Bailey Tokheim was 13 at the time. She remembers being at a prayer service, a photo of which appeared in The Messenger then.

“There were lots of tears of course,” she recalls. “We didn’t have school for a couple of days.”

Other churches rallied to help in any way they could.

But it was the St. Paul congregation that was tasked with carrying on.

Roe is still a member of the church.

“It’s kind of like a big family; it brought us all closer. It’s funny I can remember things from the church, but I can’t event remember what I did yesterday.”

The fire was on a Thursday, Spengeler recalls. The following Sunday was Ascension Day.

“It was Ascension Sunday. You celebrate with church. We did have a church service in the school parking lot.”

The sermon?

“We were reminded that the church is really the people, not the building.”

After the embers finally cooled and investigators from the Bureau of Alcohol, Tobacco and Firearms had finished their investigation, Roe remembers visiting the site where for more than a century the iconic church had stood.

“When it was safe to get closer we found pieces of stained glass and hymnal pages. It was crazy they made it through.”

Some people have keepsakes from that rubble. Tokheim has a bracelet made from a hymnal page.

On the flip side of the tragedy was the future.

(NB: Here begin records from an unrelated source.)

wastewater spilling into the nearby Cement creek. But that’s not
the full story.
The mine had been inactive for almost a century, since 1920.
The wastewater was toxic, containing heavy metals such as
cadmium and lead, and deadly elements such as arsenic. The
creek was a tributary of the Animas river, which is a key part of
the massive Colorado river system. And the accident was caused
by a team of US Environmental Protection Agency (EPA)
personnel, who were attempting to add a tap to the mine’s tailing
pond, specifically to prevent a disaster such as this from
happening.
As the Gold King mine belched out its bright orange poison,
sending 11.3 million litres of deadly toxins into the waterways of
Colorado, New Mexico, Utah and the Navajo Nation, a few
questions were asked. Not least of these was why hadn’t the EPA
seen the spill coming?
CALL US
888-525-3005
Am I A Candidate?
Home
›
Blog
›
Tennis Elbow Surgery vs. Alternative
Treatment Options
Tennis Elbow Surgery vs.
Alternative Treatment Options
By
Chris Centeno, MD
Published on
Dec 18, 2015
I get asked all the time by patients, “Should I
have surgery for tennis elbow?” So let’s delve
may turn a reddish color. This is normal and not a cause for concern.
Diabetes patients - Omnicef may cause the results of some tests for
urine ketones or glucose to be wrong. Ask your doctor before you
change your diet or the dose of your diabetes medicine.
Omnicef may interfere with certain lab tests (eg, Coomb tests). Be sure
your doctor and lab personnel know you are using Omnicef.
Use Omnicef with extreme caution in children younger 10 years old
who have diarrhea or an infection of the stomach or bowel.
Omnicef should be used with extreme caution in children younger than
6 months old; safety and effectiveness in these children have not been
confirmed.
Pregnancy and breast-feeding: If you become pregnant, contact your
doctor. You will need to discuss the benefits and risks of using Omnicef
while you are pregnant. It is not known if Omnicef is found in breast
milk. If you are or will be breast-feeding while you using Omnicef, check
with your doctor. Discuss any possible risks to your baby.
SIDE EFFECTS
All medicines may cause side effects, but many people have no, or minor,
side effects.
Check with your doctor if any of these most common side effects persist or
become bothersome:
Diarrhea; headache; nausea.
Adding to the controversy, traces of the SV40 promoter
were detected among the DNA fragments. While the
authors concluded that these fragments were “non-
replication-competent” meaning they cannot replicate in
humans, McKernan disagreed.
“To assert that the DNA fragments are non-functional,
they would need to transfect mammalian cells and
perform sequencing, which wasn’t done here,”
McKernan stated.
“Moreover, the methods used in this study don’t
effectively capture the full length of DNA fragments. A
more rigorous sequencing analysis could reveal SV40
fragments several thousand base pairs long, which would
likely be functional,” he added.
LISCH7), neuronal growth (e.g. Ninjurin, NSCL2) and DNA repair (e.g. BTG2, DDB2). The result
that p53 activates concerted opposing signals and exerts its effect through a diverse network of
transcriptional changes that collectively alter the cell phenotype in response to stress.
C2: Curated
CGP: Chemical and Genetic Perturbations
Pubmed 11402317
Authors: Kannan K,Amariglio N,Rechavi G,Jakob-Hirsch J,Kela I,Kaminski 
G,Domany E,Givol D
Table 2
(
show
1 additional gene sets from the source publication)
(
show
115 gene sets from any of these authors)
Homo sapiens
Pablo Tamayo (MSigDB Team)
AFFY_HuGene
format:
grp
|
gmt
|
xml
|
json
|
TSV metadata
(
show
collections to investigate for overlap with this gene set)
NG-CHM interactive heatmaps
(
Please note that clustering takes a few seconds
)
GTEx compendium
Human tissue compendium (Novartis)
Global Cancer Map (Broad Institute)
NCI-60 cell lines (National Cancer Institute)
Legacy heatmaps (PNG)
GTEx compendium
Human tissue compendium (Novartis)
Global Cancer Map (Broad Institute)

“The old church had no air conditioning,” Spengeler recalls. “The biggest service was always at 8 a.m. People wanted to get away from the heat.”

From her home across the street, she watched as the new St. Paul rose above the ashes.

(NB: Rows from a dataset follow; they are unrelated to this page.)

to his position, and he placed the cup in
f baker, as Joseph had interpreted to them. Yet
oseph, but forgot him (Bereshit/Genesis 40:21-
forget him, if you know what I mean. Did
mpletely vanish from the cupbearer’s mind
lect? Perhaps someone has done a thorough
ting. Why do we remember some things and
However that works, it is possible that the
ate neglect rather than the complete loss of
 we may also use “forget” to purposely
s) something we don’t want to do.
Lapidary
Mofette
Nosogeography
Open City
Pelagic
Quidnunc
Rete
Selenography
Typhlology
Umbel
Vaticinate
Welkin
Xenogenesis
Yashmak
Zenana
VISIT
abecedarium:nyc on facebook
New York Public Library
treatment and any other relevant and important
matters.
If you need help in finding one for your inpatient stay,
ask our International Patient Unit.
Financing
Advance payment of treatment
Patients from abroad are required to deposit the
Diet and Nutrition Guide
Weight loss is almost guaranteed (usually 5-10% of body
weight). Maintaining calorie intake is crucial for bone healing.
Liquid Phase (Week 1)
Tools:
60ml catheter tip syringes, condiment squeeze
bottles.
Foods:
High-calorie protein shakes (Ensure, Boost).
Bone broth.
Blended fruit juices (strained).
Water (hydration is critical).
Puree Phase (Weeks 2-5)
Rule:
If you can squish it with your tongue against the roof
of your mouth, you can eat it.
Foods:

“I didn’t go in till it was dedicated. It felt like I was visiting someone.”

Eventually, though, it began to feel like home.

That Ascension Day, the Rev. Richard Kapfer, president of the Iowa District West of the Lutheran Church-Missouri Synod, and a St. Paul member, read from the Book of Acts.

Then he looked past the loss.

“I have a prediction: Some months from now, we will be walking into a new church. You’re going to look back and say, ‘Those were wonder-filled days. Those were the days when St. Paul came together and worked together.’

“This is for all of us not only a time to say farewell, but also for all of us to feel a tap on the shoulder and hear the Lord. ‘Listen. Come. Follow me.'”

-Messenger file photo
The fire left only a few heavily charred wood floor beams and charred rusting bits of metal. A few hymnal pages were found in the debris and saved by several church members, along with bits of the stained glass windows.

-Messenger file photo
Jenny Roe, then 12, at left, Nichole Groat and Bailey Tokheim (Cobb), then 13, pray during a special service held after the St. Paul fire.

-Messenger file photo
Allison Post and her daughter, Audra Marvin, then 8, weep as St. Paul Lutheran Church was consumed by the fire. Audra was a second-grade student at the church’s school.